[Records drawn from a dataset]
- - -

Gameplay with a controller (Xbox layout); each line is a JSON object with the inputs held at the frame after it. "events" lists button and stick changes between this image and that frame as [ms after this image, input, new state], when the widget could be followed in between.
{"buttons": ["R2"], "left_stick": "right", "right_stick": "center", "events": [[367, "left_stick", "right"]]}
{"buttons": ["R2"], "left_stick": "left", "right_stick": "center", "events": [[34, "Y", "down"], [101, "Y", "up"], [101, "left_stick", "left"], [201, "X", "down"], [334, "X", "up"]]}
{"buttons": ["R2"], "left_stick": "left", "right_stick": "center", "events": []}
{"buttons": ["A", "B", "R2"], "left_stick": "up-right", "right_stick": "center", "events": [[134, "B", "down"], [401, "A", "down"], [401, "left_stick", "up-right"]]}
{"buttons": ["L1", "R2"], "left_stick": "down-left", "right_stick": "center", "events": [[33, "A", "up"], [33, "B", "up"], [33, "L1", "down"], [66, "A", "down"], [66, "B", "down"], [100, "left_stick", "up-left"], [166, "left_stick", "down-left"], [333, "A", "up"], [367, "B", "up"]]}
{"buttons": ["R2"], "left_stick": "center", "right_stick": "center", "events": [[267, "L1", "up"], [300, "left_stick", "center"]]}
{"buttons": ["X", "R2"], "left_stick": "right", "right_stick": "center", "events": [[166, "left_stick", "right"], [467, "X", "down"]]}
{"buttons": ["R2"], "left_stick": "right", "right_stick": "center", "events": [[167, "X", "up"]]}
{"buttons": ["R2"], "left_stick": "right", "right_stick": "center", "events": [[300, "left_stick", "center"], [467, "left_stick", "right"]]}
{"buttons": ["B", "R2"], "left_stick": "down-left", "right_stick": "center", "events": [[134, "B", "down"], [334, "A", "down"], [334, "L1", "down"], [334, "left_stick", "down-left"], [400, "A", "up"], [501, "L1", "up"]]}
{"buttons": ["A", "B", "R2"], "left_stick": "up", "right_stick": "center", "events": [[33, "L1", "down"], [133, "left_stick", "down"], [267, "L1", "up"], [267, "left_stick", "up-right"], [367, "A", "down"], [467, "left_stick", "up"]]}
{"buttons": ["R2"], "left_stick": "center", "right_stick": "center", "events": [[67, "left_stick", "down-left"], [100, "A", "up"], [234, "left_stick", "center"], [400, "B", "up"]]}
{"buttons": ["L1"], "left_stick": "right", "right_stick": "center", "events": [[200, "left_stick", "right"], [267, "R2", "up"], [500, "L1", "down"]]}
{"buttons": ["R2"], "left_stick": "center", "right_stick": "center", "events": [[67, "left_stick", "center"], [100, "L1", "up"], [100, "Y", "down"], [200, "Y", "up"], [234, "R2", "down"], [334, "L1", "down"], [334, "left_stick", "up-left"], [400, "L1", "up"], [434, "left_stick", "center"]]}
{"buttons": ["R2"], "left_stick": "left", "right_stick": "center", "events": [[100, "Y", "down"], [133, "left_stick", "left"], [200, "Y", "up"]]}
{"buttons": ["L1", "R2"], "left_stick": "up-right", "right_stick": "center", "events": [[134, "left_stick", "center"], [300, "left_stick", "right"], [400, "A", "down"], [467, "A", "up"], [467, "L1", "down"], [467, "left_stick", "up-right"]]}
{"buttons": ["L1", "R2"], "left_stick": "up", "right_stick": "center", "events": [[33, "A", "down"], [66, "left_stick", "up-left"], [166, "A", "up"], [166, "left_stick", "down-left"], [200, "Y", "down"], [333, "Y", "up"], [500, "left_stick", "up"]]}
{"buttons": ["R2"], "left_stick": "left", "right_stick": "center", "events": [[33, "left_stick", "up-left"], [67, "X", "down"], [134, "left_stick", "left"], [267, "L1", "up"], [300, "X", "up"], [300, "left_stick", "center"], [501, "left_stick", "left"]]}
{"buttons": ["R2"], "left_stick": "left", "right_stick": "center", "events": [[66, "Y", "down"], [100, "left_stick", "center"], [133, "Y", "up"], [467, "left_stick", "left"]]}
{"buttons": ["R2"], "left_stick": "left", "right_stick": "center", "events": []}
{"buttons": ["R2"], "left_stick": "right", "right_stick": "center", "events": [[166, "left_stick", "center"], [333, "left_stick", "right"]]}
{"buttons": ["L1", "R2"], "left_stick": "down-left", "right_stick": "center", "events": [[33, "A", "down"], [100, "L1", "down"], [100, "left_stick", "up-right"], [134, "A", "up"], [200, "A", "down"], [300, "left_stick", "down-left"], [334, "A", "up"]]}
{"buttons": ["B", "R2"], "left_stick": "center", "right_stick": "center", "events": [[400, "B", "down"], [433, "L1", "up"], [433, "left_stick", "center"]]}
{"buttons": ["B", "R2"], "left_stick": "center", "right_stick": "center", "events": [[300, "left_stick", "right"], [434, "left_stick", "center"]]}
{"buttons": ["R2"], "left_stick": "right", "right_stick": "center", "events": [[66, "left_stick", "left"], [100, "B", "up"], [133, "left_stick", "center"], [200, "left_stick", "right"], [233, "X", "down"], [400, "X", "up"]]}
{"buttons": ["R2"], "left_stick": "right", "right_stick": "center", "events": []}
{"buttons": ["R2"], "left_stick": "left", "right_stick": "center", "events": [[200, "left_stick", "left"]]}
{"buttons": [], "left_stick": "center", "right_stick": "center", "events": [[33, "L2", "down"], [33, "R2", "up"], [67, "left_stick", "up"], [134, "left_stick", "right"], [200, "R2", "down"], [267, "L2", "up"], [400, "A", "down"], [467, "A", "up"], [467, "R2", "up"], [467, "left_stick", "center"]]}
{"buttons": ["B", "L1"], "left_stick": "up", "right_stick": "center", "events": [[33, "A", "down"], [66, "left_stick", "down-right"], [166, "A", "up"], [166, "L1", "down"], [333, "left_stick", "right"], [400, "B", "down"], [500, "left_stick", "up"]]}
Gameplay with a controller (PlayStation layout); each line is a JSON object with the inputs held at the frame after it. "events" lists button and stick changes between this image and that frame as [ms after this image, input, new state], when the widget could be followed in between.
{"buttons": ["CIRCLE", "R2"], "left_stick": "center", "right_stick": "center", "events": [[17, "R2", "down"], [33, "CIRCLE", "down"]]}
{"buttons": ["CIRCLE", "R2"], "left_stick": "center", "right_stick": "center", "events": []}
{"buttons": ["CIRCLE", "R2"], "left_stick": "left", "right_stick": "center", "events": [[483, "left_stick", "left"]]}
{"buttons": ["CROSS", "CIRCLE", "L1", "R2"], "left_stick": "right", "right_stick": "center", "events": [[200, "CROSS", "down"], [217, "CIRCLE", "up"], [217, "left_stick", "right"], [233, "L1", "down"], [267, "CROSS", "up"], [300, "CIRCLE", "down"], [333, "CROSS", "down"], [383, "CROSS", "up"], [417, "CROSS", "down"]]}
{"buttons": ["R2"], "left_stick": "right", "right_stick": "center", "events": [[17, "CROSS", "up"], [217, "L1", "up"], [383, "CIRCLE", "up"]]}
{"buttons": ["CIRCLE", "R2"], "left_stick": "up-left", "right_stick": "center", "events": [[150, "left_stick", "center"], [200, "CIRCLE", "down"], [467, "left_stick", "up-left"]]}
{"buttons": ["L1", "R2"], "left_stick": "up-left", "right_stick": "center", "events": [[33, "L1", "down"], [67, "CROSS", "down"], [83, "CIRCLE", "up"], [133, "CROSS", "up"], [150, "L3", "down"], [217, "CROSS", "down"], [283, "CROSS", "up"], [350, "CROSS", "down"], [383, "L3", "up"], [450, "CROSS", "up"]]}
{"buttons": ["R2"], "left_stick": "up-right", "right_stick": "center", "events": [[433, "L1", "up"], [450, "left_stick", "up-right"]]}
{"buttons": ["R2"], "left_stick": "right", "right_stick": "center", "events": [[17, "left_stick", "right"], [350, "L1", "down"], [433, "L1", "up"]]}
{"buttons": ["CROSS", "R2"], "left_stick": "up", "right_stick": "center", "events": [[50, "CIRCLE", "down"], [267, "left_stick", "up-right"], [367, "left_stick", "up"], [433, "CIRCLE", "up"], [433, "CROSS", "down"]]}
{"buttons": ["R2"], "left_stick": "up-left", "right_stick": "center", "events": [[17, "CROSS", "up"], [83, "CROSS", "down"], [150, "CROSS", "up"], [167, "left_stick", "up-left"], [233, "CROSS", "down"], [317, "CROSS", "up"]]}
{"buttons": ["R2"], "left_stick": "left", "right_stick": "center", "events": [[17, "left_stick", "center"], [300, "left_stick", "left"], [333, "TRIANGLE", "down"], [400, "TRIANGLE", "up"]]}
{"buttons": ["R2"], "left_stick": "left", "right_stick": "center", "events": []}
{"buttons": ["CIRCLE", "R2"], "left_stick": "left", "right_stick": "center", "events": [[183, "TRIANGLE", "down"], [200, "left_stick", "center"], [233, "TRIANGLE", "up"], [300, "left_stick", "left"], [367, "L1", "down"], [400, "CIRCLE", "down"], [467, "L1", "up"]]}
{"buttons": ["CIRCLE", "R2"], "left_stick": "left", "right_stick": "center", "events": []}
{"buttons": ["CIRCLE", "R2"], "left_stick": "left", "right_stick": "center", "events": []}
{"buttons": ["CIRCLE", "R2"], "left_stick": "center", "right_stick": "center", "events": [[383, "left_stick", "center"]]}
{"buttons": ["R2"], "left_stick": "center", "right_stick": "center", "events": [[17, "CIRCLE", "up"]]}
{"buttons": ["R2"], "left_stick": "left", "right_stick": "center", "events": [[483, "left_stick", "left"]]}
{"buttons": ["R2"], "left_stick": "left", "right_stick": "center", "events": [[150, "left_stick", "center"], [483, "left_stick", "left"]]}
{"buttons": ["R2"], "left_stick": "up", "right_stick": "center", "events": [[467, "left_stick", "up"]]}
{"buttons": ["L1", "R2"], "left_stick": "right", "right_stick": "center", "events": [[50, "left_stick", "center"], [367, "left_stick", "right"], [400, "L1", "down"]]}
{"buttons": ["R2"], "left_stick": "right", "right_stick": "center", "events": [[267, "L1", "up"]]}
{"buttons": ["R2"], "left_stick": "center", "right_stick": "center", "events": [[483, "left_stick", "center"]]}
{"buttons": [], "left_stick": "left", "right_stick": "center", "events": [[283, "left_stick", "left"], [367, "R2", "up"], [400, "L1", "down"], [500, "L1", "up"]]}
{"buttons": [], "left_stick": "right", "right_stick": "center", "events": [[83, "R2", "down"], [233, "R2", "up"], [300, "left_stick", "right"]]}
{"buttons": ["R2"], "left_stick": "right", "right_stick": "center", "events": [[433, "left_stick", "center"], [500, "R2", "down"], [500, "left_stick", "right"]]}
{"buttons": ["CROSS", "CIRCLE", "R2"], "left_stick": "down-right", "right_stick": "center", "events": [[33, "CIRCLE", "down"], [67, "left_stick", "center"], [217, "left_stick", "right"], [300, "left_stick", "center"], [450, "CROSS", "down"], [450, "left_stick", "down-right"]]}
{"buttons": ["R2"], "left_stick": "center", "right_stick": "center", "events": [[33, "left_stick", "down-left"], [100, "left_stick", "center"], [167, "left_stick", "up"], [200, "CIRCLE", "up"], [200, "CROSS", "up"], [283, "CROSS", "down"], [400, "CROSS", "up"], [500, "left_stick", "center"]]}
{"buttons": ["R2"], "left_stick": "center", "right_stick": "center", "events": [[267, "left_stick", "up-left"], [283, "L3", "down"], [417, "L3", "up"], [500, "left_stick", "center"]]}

- - -

- [Assignment] Look over the records above, and wherever a line contains the string "controller", copy that line.

- [Answer section]
Gameplay with a controller (Xbox layout); each line is a JSON object with the inputs held at the frame after it. "events" lists button and stick changes between this image and that frame as [ms after this image, input, new state], when the widget could be followed in between.
Gameplay with a controller (PlayStation layout); each line is a JSON object with the inputs held at the frame after it. "events" lists button and stick changes between this image and that frame as [ms after this image, input, new state], when the widget could be followed in between.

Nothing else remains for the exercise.